● Provided data
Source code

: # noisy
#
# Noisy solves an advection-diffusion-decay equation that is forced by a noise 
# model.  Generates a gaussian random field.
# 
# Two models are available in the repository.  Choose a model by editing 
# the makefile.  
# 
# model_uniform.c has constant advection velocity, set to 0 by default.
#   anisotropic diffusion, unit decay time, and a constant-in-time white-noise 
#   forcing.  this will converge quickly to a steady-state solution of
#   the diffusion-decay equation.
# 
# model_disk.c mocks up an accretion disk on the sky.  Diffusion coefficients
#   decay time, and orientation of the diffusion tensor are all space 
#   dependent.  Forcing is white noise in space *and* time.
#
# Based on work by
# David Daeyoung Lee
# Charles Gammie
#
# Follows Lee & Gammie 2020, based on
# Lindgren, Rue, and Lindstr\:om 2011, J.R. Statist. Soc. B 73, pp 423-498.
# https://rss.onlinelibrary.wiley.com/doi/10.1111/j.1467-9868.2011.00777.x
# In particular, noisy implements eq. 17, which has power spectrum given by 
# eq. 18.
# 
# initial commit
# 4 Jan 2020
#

● Assignment
Pull out every line of the material above that contains the string "Gammie".

● Completed exercise
# Charles Gammie
# Follows Lee & Gammie 2020, based on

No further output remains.